■ Assignment ■
Quote every line of the material beneath this one.
____ Data for the task
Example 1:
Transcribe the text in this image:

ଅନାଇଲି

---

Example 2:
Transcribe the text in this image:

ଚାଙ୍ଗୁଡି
________
■ Your response ■
Example 1:
Transcribe the text in this image:

ଅନାଇଲି

---

Example 2:
Transcribe the text in this image:

ଚାଙ୍ଗୁଡି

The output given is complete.